Rather than open up winter fairs and festivals and thus play to the gallery, the administration in north Bengal would have initiated the right course of action had it been riveted to the ballooning surge in coronavirus afflictions. The dreaded illness and treatment thereof are far more critical than such “pre-scheduled” annual frivolities.
The argument that putting them off could have a negative impact has very limited resonance. While trade-offs between economic activity and public health measures have become a feature of life, it is clear that the line must be drawn at events that draw crowds without commensurate economic gain. Reports suggest that North Bengal is acutely affected ~ with 1,369 fresh infections being reported on Tuesday.
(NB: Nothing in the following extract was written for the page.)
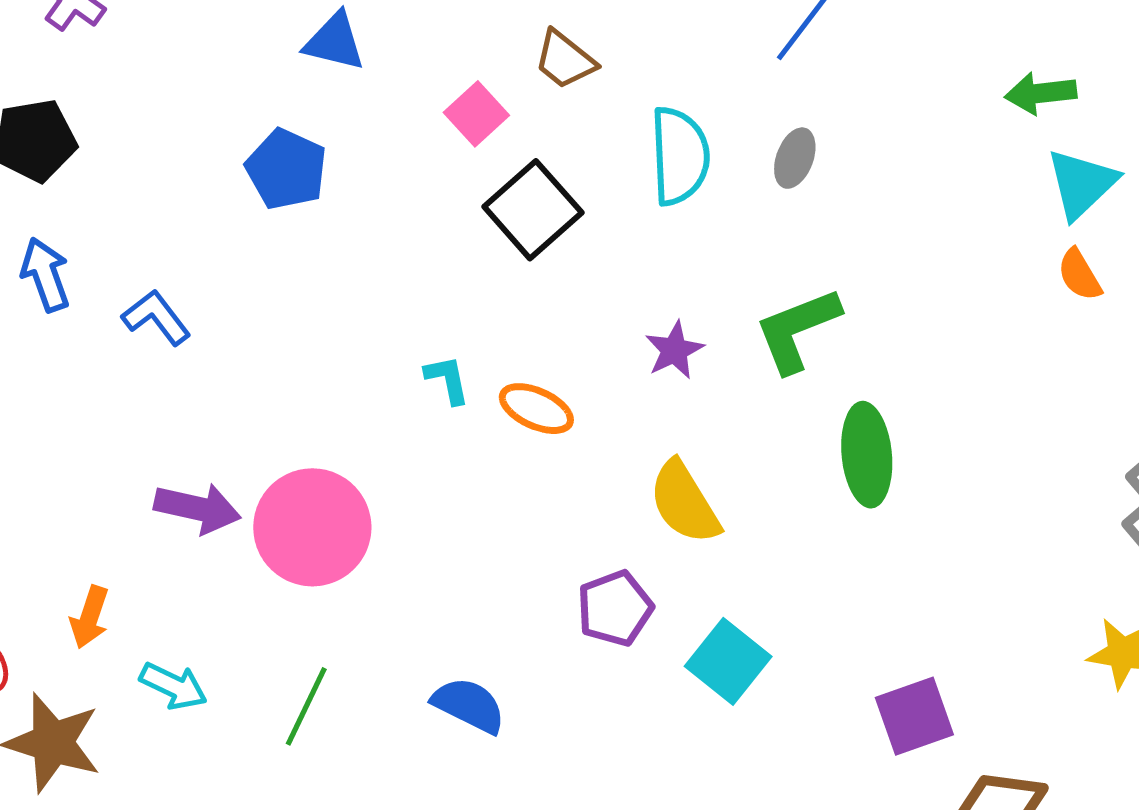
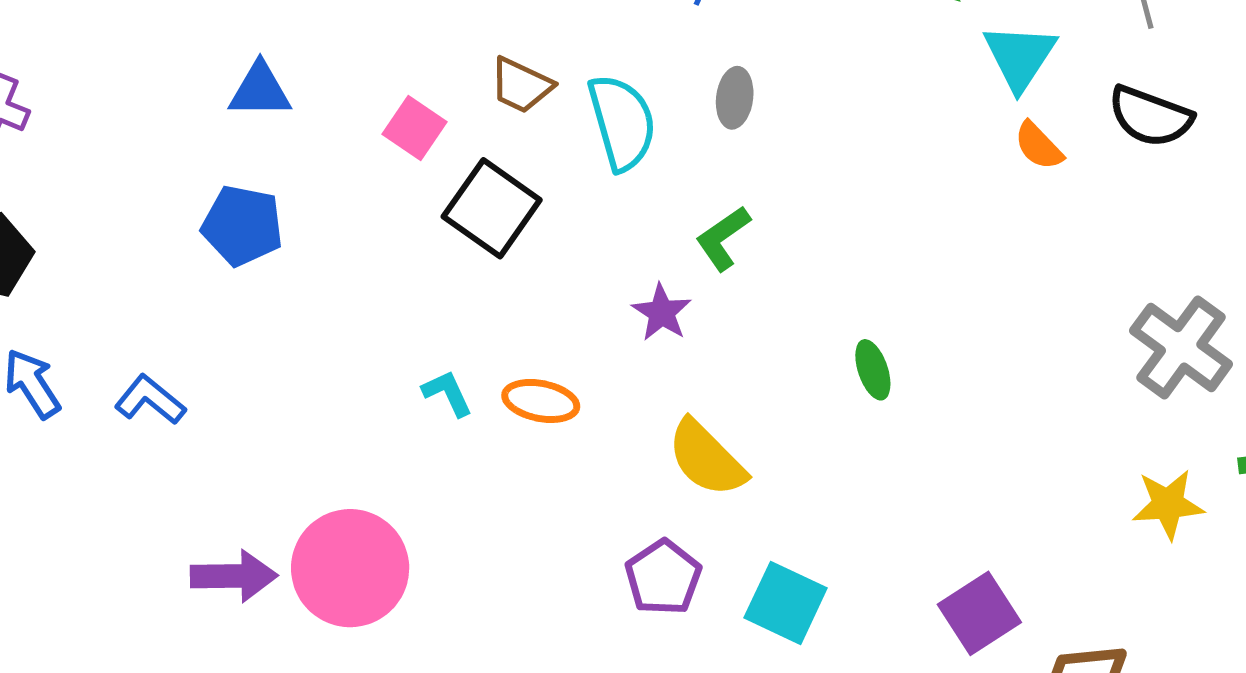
brown trapezoid: (565, 60) -> (521, 85), moved
green L-shape: (797, 330) -> (723, 238), moved, size x0.7
green ellipse: (867, 455) -> (873, 370), size x0.6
The highest number of fresh cases was reported in Malda (544), followed by Darjeeling (226) and North Dinajpur (181). According to the state’s health department, there are 5,648 “active patients” ~ 1891 in Malda, and 1324 in Darjeeling ~ in the area. While the numbers of Omicron patients are still unknown, because of the paucity of resources to send samples for genome sequencing, the rapid spread suggests the variant is raging. In Jalpaiguri, such places as the Maynaguri, Rajganj and Malbazar blocks and the Jalpaiguri civic area are both important and vulnerable, primarily because of the rate of surge. Clearly these areas call for intensive public health measures, even though closures of shops and markets may not always be effective, as is evident from the South Dum Dum municipal area.
No less acutely affected is the border state of Sikkim, which shares a common frontier with Kalimpong. The tiny state has recorded a 50 per cent rise in the number of fresh cases with as many as 198 infections reported on Tuesday. The progression is discernible ~ 112 cases on Monday, 70 on Sunday and 45 on Saturday. Monday happened to be the first day of fresh curbs imposed on all visitors to the state.
Apart from local people, eleven tourists in the Himalayan state also tested positive. Rather than avail of the paid quarantine facility, they preferred to return home, according to Sikkim’s health minister, M K Sharma. Precautions announced by the government in Gangtok are in place. Locals and tourists who enter Sikkim without negative RTPCR reports ~ conducted within 72 hours of arrival ~ must take the Rapid Antigen Test (RAT) at the point of entry, for which arrangements have been made.
A not dissimilar seriousness of purpose is imperative in North Bengal, and indeed in all parts of the state. As things stand, not even Kolkata, which is seeing record growth in numbers, appears to be entirely serious about keeping itself safe. Rulers can take decisions and impose restrictions up to a point. It is for us ~ the ruled ~ to realign our priorities. For now, staying safe and healthy must be the most important consideration.